Closed searching46dof closed 1 year ago

searching46dof commented 2 years ago

Describe your idea I'm using the head tracking for DCS where looking at the edges of the tv +/-30deg of yaw are mapped to +/-120deg (looking over shoulder) and +/-30deg pitch are mapped to +/-90deg(looking up and down) in opentrack. This magnifies any jitter 4x and 3x respectively. At 1meter distance I see a +/-2 deg jitter in the raw values. But at a distance of 4meter from a tv, the jitter is approx +/-10 deg raw value which is then magnified. When just looking down at the front instrument panel, my head is in a natural position even when not supported by a headrest so the jitter is minimal. But when looking down at the side instrument panels, there is extreme jitter which makes it really difficult to click on the context sensitive switches of the panels. I'm already using opentrack's accela filter set to the maximum.

Describe the solution you'd like From testing different configurations I can see the jitter of the raw values is causing the issue. A wider range of model type to increase MAFilter's steps (#samples) will help reduce the jitter. Under the issue "Very high CPU usage", I've proposed some optimizations which could help reduce CPU but also allow larger MAFilter steps.

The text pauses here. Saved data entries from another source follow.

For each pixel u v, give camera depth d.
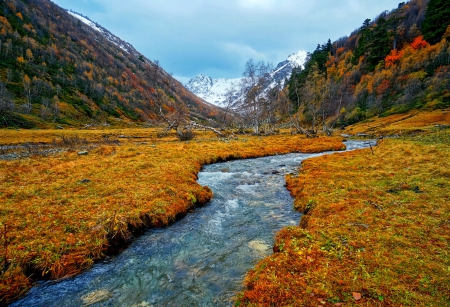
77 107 130.12
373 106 88.06
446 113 59.62
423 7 131.75
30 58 149.25
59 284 7.55
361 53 126.38
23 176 16.30
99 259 8.84
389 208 10.35
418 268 6.44
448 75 77.62
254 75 67.31
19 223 9.62
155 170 18.67
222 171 22.53
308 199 12.97
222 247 9.65
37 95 120.75
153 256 9.16
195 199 14.27
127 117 155.00
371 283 6.05
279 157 30.12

Describe alternatives you've considered The cause of the issue is the large jitter which is then magnified. I can sit closer to the tv/camera to reduce jitter but it become uncomfortable being that close to the tv. I can move the camera closer to my seat but it needs to be much higher than the coffee table and then there is the issue of wires so I can't just leave it there when not flying. The same is true for the joystick/throttle/pedals. But the camera also requires a tripod or stand. I'm currently using a wireless keyboard but trying to find a way to use the cockpit panels for a more realistic simulation

AIRLegend commented 2 years ago

Yeah, those are nice suggestions :)

Regarding the jitter part. Have you tried the filters in opentrack? They can work like a charm

searching46dof commented 2 years ago

i previously could only get accela to work. I tried other opentrack filters but they somehow prevented aitrack's facetracking. I was using gain/exposure approx 60% with house lighting in the evening.

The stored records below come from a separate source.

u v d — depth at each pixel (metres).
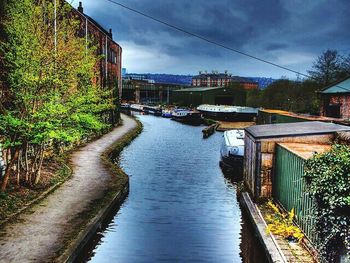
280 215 9.36
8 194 10.64
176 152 25.36
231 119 51.06
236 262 8.45
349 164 6.05
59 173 14.40
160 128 43.53
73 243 7.88
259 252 8.53
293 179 8.91
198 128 44.19
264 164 10.85
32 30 10.90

I reduced the gain/exposure to approx 40% for the brigher natural afternoon lighting and I can now use the other filters.

the hamilton filter seems to be specifically tailored for flight simulators but the maximum limits are suited more for 1 meter camera distance. I tried it with the maxumum limits and it does filter the jitter enough. The screen is stable so that I can click on the side cockpit panels with a cheap android box airmouse remote (instead of mouse or trackpad). This improves the in-game experience tremendously especially for takeoffs and landings.

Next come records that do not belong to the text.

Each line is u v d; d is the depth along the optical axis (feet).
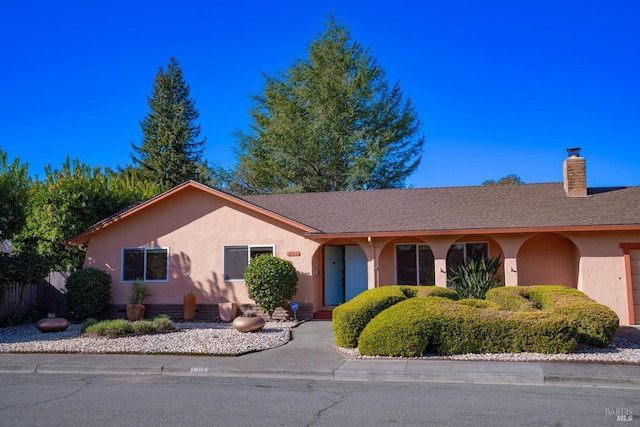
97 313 57.93
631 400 25.12
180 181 151.23
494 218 55.77
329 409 24.03
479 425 21.33
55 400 26.11
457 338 35.24
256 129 119.44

The deadzone in the hamilton filter is too small so I needed to increase the deadzone via the mapping for yaw and pitch to 5deg for takeoffs and landings. I need to scan the instrument panel more often but that sometimes looking down instinctively triggers a slight head movement.

searching46dof commented 2 years ago

I just noticed the logit function wasn't handling boundary conditions correctly trying to prevent divide by zero and log(0). The input value should be restricted as a plateau. e.g. 0.99999999999 should be treated as 0.99999

This may account for some of the jitter

define FIX_logit_boundary_conditions 1

float logit(float p) {

ifdef FIX_logit_boundary_conditions

if (p >= (float)0.99999)
    p = (float)0.99999; // prevent divide by zero
else if (p <= 0.0000001)
    p = (float)0.0000001; // prevent log(0)

else

if (p >= 1.0)
    p = (float)0.99999;
else if (p <= 0.0)
    p = (float)0.0000001;

endif

p = p / (1 - p);
return log(p) / 16;

}

searching46dof commented 2 years ago

the modifications to logit and MAFilter seem to have resolved the problem with jitter of raw values. at a distance of 4meters I now observe jitter of +/-1deg which is pretty comparable to a KinectV2 it also appears to be less jumpy at the up/down/left/right extemes

searching46dof commented 2 years ago

I also want to report a very unexpected funny bug while testing this and I don't expect any resolution ;)

It seems that aitrack cannot detect the face of someone with heavy bangs on the forehead. It works when the bangs are lifted and not covering eyebrows. The same may be true of someone with thinning, very light colored eyebrows, or someone who shaved off their eyebrows.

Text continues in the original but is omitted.